TEXT FOR ANALYSIS —
=== Section Start ===
There were no plans to even attempt to tour, as losing money to play gigs didn’t make fiscal sense. After years of restaurant jobs, she needed to settle down and find something approximating a career. “But I still wanted to make music, and I was like, ‘Maybe I’ll work a job. I’ll make a record every couple years,” she says. “I’ll sell 500 copies until I’m old.’ I remember when I signed to Yellow K and they were like, ‘We’re thinking about hiring this person for PR,’ and in my head I was like, ‘Why are you wasting your money?’”

With her mother gone and her relationship with her father strained, Zauner moved back across the country to New York City, taking a job as a sales assistant at an advertising company in Williamsburg. Working during the day, recording at night, the plan was in place. After Pitchfork reviewed album single “In Heaven”—a luminous slab of reverby rock where Zauner describes the immediate aftermath of her mother’s death—the floodgates finally opened. Within weeks, Dead Oceans had signed her to a record contract and she was frantically throwing together a band to take to South by Southwest, with one showcase soon turning into eight. Once there, the band found a booking agent and was put on tour as an opening act for Mitski. When her employer politely told her that it might be best if she took a severance package and end her career in advertising, she took the money and ran. With Dead Oceans now footing the bill, she had the opportunity to spend the time and money to make a proper follow-up release.

“I was so scared of the sophomore slump, and I felt like [the success of Psychopomp] was such a fluke. And I had a bad falling out with the co-producer of Psychopomp and knew I didn’t want to work with him again, so I was really worried about how much of that was his influence and how much of it was mine. So I kind of went into it like, ‘Okay, the worst thing you can do is let these expectations get into your head. You have to do exactly what you did on Psychopomp in a way. What is interesting to you, you need to pursue. You can’t pander to anything.’ Because that’s when artists fail is when they’re not pursuing what they’re interested in but are trying to guess what people want them to do next.”

In Craig Hendrix, she had the perfect collaborator for expanding her sonic palette, an experienced producer and arranger whose appetite for exploration matched her own. On Soft Sounds from Another Planet, Zauner blew up her template. “We didn’t really say no to anything,” Hendrix recalls. “We didn’t say, ‘Oh, here’s this indie rock downstroke eighth-note guitar song, so now we can’t do something synth-based.’ There was no censoring of ideas. I think that was advantageous for both us, like, ‘Whatever sound happens or whatever feels right for these melodies or this lyric, we’re just going to go with that and see where it ends up.’”

Where it ended up was on countless “Best of 2017” lists and on thousands of Spotify playlists. A trio of high concept videos directed by and starring Zauner would garner millions of views. The band would spend the next two years on the road, encountering the sorts of fans that never turned up at Little Big League shows. When they got home, Zauner still feared it could all slip away.

“I had seen so many of my friends’ bands get big and then just die,” she says. “Or put out another record and no one cares anymore. Play to thousands of people, and the next album cycle no one shows up—there are 20 people. So I kept pushing—‘It’s going to end at some point. You’ve got to just ride this wave as hard as possible.’ And I’ve honestly been doing that ever since.”
=== Section End ===
WHAT YOU WILL DO —
- A) Write out the part of the profile of Zauner starting at "Where it ended" and ending at "all slip away.".
- B) According to the profile of Zauner, what job did she take after moving back to New York City?
The listing is separate material and has no connection to the profile.

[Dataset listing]
=== Section Start ===
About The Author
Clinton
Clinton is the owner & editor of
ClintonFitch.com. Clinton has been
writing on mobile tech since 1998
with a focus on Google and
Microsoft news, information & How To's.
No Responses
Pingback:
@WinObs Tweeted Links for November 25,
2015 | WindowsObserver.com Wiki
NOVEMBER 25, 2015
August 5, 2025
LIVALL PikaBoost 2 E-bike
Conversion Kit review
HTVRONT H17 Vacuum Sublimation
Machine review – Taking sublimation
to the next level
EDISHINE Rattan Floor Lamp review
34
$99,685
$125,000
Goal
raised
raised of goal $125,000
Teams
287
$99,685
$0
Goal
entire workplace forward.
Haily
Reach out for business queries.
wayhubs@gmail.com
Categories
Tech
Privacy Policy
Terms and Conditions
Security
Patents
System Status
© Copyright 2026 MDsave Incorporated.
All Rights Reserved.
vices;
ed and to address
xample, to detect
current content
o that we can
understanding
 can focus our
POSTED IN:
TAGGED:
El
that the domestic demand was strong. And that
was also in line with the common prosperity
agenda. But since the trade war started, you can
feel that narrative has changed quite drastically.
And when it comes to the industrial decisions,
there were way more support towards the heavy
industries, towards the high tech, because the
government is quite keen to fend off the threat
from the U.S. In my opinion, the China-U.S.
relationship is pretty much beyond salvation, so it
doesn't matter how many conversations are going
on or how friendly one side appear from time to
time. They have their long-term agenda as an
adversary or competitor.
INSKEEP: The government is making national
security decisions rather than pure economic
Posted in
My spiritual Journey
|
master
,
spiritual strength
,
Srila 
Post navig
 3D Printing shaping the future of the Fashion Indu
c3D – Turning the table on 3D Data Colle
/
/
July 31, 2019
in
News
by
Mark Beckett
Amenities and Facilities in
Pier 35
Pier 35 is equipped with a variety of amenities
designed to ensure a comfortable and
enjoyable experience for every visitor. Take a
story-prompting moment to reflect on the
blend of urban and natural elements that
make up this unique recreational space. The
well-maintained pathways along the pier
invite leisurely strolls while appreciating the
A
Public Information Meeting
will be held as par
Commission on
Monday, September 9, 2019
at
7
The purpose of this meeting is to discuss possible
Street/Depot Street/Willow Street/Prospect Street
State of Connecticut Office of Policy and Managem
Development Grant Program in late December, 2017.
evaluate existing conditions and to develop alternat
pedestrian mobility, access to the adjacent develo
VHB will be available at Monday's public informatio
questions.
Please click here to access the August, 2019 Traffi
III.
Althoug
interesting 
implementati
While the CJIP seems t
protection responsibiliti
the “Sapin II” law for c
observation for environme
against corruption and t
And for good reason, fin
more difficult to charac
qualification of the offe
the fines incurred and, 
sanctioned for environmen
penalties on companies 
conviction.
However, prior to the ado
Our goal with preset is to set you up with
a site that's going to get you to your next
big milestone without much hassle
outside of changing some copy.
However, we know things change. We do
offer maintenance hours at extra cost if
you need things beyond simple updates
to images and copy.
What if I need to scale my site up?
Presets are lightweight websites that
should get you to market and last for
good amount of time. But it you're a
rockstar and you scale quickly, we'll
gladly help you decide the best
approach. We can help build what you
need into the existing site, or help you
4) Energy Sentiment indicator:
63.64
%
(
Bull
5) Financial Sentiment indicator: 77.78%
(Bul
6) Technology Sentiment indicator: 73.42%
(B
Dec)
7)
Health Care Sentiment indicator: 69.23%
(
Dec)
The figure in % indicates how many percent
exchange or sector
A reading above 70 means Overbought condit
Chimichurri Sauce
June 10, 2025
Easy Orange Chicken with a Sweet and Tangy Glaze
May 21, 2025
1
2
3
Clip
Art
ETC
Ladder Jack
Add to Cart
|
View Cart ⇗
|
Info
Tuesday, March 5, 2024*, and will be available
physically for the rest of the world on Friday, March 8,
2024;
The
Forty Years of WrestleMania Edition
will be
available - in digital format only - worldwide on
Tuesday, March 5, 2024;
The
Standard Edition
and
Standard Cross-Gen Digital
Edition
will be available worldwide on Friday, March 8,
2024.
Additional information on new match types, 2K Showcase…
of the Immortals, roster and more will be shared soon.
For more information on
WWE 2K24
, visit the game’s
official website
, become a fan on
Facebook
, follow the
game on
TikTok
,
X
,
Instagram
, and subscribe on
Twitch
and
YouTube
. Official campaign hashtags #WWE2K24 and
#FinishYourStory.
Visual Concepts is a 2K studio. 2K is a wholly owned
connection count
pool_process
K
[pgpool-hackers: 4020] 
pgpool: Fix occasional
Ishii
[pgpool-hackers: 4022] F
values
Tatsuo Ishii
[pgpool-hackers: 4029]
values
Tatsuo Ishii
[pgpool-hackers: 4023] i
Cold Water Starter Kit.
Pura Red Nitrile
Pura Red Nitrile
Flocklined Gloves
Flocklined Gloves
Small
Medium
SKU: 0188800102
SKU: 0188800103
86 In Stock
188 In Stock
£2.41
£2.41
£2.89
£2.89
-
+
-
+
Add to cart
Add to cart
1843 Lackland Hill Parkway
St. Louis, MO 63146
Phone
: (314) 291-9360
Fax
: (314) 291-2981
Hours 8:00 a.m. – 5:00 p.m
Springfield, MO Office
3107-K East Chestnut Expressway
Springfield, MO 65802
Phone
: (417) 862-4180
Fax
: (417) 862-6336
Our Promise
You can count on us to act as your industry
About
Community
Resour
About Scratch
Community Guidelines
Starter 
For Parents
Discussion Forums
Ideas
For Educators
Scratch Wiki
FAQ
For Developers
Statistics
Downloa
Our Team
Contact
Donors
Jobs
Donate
=== Section End ===
EXPECTED RESULTS —
- A)
Where it ended up was on countless “Best of 2017” lists and on thousands of Spotify playlists. A trio of high concept videos directed by and starring Zauner would garner millions of views. The band would spend the next two years on the road, encountering the sorts of fans that never turned up at Little Big League shows. When they got home, Zauner still feared it could all slip away.

- B) She worked as a sales assistant at an advertising company in Williamsburg.